Existe un fenómeno meteorológico, adverso para la mayoría, que nos sorprende durante la estación del verano: las tormentas. Aunque es un prodigio de la madre naturaleza conocido por todos,es ahora, durante la época seca, cuando más beligerancia presenta.
La mayoría de las veces nos pilla por sorpresa, disfrutando de una tarde de baño, en plena siesta, o durante la noche, entre charangas y verbenas en las fiestas del pueblo.
Aunque las más habituales se producen durante la tarde, o al ocaso del día, suelen ser así de impredecibles, o quizás, no tanto. Hay señales muy claras que preceden a la llegada de la tempestad y casi siempre suele ser un calor excesivo, una subida considerable de las temperaturas, y mucha humedad. Lo que en tierras extremeñas denominamos bochorno, y que en algunas comarcas cacereñas, como sucede en el Valle del Alagón, se le conoce con el sobrenombre de “democión”.
Ese cielo con un tono anaranjado que por momentos se torna a grisáceo y donde no se divisan ni pájaros ni nubes. Ese ambiente pesado que casi impide respirar. Esa presión atmosférica que incluso nos levanta jaqueca. Ese viento huracanado que adquiere velocidades casi sobrenaturales. Ese desplome de los mercurios… Son los signos ineludibles de que la tormenta va a estallar.
La explicación científica corrobora que el calor que se genera en verano se transmite al aire, se calienta, se hace más ligero, sube y se enfría.

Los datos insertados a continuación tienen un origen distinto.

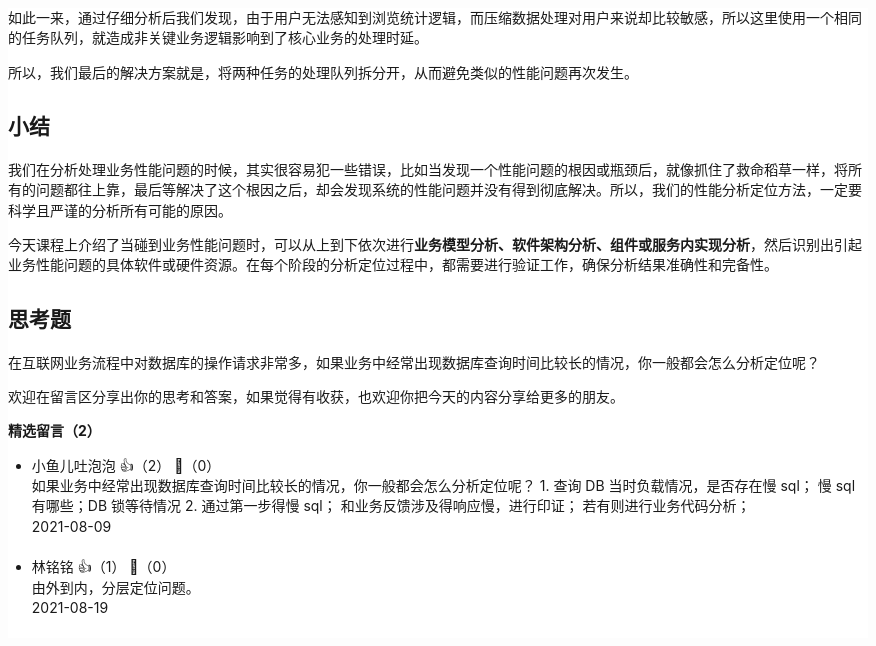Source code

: 如此一来，通过仔细分析后我们发现，由于用户无法感知到浏览统计逻辑，而压缩数据处理对用户来说却比较敏感，所以这里使用一个相同的任务队列，就造成非关键业务逻辑影响到了核心业务的处理时延。

所以，我们最后的解决方案就是，将两种任务的处理队列拆分开，从而避免类似的性能问题再次发生。

## 小结

我们在分析处理业务性能问题的时候，其实很容易犯一些错误，比如当发现一个性能问题的根因或瓶颈后，就像抓住了救命稻草一样，将所有的问题都往上靠，最后等解决了这个根因之后，却会发现系统的性能问题并没有得到彻底解决。所以，我们的性能分析定位方法，一定要科学且严谨的分析所有可能的原因。

今天课程上介绍了当碰到业务性能问题时，可以从上到下依次进行**业务模型分析、软件架构分析、组件或服务内实现分析**，然后识别出引起业务性能问题的具体软件或硬件资源。在每个阶段的分析定位过程中，都需要进行验证工作，确保分析结果准确性和完备性。

## 思考题

在互联网业务流程中对数据库的操作请求非常多，如果业务中经常出现数据库查询时间比较长的情况，你一般都会怎么分析定位呢？

欢迎在留言区分享出你的思考和答案，如果觉得有收获，也欢迎你把今天的内容分享给更多的朋友。
<div><strong>精选留言（2）</strong></div><ul>
<li><span>小鱼儿吐泡泡</span> 👍（2） 💬（0）<div>如果业务中经常出现数据库查询时间比较长的情况，你一般都会怎么分析定位呢？
1. 查询 DB 当时负载情况，是否存在慢 sql； 慢 sql 有哪些；DB 锁等待情况
2. 通过第一步得慢 sql； 和业务反馈涉及得响应慢，进行印证； 若有则进行业务代码分析；</div>2021-08-09</li><br/><li><span>林铭铭</span> 👍（1） 💬（0）<div>由外到内，分层定位问题。</div>2021-08-19</li><br/>
</ul>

Esa masa de aire caliente viene cargada de humedad pero como el aire frío no es capaz de retener la humedad, se desprende de ella en forma de lluvia.
Para más inri, y cuando el cielo se ha convertido en las tierras de Mordor que imaginó Tolkien en El señor de los anillos, aparecen relámpagos y truenos: un llamativo y escandaloso aparato eléctrico que despierta miedos ocultos y temblores.
Un proceso progresivo que desata la tempestad y que conlleva al estallido. A partir de aquí puede ocurrir de todo: lluvia, granizo, rachas de viento y oscuridad absoluta. La mayoría de las veces suele ser una tormenta “pasajera”, pasa la nube, descarga su ira en forma de goterones y en 10 minutos, a lo sumo, el viento huracanado desplaza al nubarrón y vuelve a lucir el sol. Otras veces, son mucho más duraderas y agresivas y las gotas de agua se transforman en granizos y pedrisco.
Afortunadamente, después de la tormenta, siempre llega la calma y la humedad que se ha calado en el secarral desata otro torbellino, pero en este caso de olores: la tierra mojada nos trasporta a otros tiempos: al otoño, al invierno, a la primavera… en definitiva, a las lluvias, que aunque nos cueste reconocerlo, empezamos a echarlas de menos.